Gazeteciler cenaze törenine alınmadı, meslektaşları akreditasyonu kınadı!

Gazetecilik meslek birlikleri, Savcı Mehmet Selim Kiraz'ın cenaze töreninde uygulanan akreditasyona tepki gösterdi.

Türkiye Gazeteciler Cemiyeti (TGC), Yönetim Kurulu bir açıklama yaparak, dün hayatını kaybeden Savcı Mehmet Selim Kiraz'ın Eyüp Sultan Camisi'ndeki cenaze töreninde bazı yayın organlarına akreditasyon uygulanmasını kınadı. TGC Yönetim Kurulu'nun açıklamasında şu görüşler yer aldı:

 

"Başbakan Ahmet Davutoğlu'nun toplumun birlik ve dayanışma içinde olması gerektiğini belirttiği bir günde basına yine akreditasyon uygulanması düşündürücüdür.

 

Şehit Savcı Mehmet Selim Kiraz'ın Eyüp Sultan Camisi’ndeki cenaze törenine Hürriyet, Cumhuriyet, Bugün, Milat, Taraf ve Zaman gazeteleri ile CNN Türk, Bugün TV, Kanaltürk, İMC TV, Samanyolu TV, Cihan Haber Ajansı ile Doğan Haber Ajansı muhabir, foto muhabiri ve kameramanları alınmamıştır. Akreditasyon gerekçesini soran gazetecilere ise bu tören için talimatın Ankara'dan Başbakanlıktan geldiği ifade edilmiştir.

 

Bu durum kamuoyunu bilgilendirme görevi ile orada bulunan gazeteciler arasında eşitlik ilkesine aykırı düşmektedir. Halkın bilgi alma hakkına yönelik yeni bir engellemedir. Bu uygulamayı şiddetle kınıyoruz."



Gazetecilere uygulanan engele bir tepki de Basın Konseyi'nden geldi. Konsey, gazetecilerin cenaze törenine alınmamasını şu açıklamasıyla kınadı:



"31 Mart 2015 tarihli terör saldırısında şehit düşen Savcı Mehmet Selim Kiraz’ın bugün yapılan cenazesine, birçok medya grubu alınmamıştır.



Bunun gerekçesi, teröristlerin, şehit Savcının başına silah dayadığı fotoğrafın yayınlanmasıdır. Bazı haber sitelerinde yer alan bilgiye göre, Başbakanlık tarafından sunulan gerekçe, söz konusu medya gruplarının 'Bir terör örgütünün hedeflerine hizmet edecek propagandasına yardımcı olacak yayın yapması'' ve 'terör örgütüne karşı net tavır göstermeyen yayın kurumlarına karşı vatandaşın gösterebileceği tepkiyi önlemek'tir.



Şüphesiz, şehit Savcımızın söz konusu fotoğrafının yayımlanmasının etik açıdan doğruluğu tartışılabilir. Fakat bir idari kararla bunun 'cezasını kesmek', basın özgürlüğüne ve halkın haber alma hakkına açık bir müdahaledir.

Verilen Bilgiler:
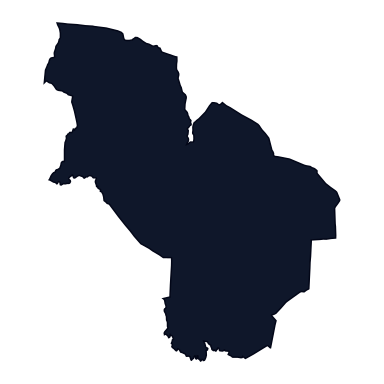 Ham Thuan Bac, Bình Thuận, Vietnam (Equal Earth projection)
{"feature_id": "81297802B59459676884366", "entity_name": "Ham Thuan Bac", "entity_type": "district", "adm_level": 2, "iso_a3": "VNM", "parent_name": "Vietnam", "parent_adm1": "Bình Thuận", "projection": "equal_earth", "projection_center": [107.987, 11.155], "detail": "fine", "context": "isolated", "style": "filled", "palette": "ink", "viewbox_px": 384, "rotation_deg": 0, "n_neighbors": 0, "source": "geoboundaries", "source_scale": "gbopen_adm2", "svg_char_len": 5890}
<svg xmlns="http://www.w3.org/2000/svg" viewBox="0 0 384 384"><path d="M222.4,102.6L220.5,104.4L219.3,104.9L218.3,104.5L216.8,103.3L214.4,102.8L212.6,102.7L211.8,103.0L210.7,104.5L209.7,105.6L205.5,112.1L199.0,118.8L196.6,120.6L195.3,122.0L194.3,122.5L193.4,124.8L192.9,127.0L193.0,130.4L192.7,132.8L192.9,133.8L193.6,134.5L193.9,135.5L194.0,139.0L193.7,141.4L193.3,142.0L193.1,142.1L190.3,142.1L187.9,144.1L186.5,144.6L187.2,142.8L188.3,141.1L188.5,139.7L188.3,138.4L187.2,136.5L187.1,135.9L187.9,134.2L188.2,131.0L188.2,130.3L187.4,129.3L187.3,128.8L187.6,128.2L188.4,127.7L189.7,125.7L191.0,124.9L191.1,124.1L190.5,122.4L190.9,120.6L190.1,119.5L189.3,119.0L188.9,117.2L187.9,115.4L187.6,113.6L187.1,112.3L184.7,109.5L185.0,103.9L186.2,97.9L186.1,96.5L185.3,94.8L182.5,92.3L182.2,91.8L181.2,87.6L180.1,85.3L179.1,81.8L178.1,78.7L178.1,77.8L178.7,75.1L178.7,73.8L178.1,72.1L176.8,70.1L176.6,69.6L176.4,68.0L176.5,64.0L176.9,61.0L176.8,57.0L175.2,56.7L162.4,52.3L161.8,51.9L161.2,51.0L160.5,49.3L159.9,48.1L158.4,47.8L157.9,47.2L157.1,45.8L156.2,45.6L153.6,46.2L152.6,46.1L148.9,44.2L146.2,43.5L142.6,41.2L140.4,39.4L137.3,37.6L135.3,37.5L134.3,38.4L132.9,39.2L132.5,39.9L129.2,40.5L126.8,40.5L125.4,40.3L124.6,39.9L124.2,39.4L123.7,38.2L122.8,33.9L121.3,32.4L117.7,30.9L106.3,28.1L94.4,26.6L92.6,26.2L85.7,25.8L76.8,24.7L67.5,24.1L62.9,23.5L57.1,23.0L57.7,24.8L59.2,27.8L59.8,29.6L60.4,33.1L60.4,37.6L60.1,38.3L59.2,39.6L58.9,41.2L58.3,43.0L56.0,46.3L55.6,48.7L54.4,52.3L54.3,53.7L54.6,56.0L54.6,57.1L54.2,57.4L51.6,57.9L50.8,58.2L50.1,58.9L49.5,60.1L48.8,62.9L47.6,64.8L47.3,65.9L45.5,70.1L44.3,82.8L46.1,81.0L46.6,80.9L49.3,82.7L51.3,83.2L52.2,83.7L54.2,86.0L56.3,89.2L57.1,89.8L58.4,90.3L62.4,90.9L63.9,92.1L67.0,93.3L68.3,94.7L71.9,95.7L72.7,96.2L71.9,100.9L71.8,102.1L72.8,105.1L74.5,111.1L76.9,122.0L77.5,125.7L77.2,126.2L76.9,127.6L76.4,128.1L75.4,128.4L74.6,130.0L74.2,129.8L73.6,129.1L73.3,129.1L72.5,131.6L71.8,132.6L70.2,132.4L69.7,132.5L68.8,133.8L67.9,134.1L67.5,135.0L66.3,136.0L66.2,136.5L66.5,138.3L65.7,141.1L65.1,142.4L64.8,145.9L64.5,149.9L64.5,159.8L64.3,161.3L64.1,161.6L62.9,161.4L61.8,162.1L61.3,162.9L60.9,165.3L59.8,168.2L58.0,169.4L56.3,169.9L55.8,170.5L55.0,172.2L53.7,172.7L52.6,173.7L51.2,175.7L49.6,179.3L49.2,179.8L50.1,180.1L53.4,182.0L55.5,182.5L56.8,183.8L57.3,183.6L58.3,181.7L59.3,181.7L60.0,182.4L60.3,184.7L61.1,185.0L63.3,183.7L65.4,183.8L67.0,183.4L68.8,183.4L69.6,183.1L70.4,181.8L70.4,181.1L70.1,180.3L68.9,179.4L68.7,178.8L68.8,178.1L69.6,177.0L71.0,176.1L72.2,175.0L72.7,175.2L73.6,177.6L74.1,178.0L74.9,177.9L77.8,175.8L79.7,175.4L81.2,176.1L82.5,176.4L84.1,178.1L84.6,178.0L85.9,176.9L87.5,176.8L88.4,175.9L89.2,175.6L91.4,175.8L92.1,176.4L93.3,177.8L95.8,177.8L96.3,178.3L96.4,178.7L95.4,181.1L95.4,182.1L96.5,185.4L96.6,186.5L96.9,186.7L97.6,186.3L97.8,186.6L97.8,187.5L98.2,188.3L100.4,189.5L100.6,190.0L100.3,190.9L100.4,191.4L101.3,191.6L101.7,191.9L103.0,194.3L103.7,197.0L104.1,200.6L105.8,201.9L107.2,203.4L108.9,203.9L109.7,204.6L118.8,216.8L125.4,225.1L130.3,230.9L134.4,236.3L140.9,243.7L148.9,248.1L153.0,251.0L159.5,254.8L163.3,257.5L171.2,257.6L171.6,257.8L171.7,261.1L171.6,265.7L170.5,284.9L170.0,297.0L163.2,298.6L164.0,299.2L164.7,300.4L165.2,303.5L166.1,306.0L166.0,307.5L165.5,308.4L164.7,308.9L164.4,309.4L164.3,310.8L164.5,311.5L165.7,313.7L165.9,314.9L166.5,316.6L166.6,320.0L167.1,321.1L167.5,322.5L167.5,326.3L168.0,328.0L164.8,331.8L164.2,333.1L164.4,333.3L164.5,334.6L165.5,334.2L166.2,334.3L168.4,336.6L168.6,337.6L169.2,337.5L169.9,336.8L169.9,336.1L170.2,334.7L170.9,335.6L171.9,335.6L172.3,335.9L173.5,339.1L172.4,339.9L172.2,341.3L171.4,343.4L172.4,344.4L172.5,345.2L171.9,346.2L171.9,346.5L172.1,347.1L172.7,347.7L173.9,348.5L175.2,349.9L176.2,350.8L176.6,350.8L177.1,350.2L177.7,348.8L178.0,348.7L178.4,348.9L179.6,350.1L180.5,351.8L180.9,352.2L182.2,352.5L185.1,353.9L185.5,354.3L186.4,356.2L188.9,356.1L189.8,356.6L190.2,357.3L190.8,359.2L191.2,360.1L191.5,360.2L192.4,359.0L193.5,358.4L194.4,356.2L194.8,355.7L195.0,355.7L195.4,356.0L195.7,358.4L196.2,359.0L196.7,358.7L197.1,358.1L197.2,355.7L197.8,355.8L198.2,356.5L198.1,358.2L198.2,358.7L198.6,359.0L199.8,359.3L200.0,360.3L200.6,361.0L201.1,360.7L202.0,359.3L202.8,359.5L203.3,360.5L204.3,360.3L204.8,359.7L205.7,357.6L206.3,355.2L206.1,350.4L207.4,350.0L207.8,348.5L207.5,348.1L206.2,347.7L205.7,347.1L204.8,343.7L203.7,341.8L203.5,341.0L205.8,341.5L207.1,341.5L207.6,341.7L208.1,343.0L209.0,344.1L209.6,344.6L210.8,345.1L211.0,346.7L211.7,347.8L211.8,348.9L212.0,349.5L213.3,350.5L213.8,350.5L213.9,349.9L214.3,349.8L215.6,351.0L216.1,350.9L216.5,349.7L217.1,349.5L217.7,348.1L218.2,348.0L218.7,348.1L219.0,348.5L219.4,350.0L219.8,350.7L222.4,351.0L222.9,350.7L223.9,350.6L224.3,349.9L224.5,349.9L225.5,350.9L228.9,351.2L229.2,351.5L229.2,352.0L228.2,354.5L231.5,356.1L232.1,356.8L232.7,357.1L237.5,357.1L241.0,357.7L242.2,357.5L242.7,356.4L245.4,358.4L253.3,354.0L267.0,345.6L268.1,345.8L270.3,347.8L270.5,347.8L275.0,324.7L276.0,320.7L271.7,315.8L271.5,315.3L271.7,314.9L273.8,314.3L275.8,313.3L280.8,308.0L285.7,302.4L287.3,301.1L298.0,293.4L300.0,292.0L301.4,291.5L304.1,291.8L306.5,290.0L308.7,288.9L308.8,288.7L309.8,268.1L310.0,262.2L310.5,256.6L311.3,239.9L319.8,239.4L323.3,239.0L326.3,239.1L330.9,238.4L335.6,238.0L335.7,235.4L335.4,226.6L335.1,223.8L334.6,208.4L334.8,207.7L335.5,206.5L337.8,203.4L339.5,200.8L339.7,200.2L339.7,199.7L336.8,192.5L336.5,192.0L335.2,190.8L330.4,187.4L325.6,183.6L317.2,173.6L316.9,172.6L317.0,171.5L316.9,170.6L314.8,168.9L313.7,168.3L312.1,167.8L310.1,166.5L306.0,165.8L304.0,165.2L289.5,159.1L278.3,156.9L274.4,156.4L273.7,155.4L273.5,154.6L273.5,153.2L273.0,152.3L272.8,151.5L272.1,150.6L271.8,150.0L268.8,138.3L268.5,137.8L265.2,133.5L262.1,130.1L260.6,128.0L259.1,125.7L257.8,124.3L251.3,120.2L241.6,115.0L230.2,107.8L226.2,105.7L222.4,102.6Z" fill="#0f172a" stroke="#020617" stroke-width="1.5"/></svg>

Yapılacak İşler:
1. Akreditasyon haberine göre Savcı Mehmet Selim Kiraz'ın cenaze töreni hangi camide yapıldı?
2. Akreditasyon haberinde Basın Konseyi, bazı medya gruplarının cenazeye alınmamasının gerekçesini nasıl açıklıyor? Bir ila üç cümleyle anlatın.
3. Akreditasyon haberini kaldığı yerden sürdürün.
Bu işler için satırlara gerek yoktur.

Yanıtlar:
1. Eyüp Sultan Camisi'nde.

2. Konsey'e göre gerekçe, teröristlerin şehit savcının başına silah dayadığı fotoğrafın yayımlanmasıdır. Bazı haber sitelerindeki bilgiye göre Başbakanlığın sunduğu gerekçe ise şudur: Bu medya grupları bir terör örgütünün propagandasına yardımcı olacak yayın yapmıştır. Ayrıca terör örgütüne karşı net tavır göstermeyen yayın kurumlarına vatandaşın gösterebileceği tepki önlenmek istenmiştir.

3.
Başbakanlık basın danışmanı 'çok işi olması' nedeniyle konuya ilişkin sorumuzu yanıtsız bırakmış olmakla birlikte; basında belirtilen Başbakanlık gerekçeleri doğru ise, söz konusu medya gruplarının toptancı bir yaklaşımla 'terör propagandasına yardımcı' olmakla suçlanmaları, hele birçoğunun eylemi açıkça 'terör' olarak nitelendirmeleri karşısında, kabul edilemez bir ithamdır.



Ayrıca, demokratik bir hukuk devletinde, basın mensuplarına karşı 'tepki' veya saldırı riski varsa, Hükümetin görevi,basını engellemek değil, Avrupa İnsan Hakları Mahkemesi'nin yerleşik içtihadında belirtildiği üzere, özgür basına yönelik olası saldırıları önleyerek basının görevini güven içinde sürdürebilmesini sağlamaktır.



Her durumda, gerekçesi ne olursa olsun, yıllarca akreditasyon uygulamasından şikayetçi olanların, bugün aynısını bir kısım medya organlarına tatbik etmesinin kabul edilebilir olmadığı açıktır.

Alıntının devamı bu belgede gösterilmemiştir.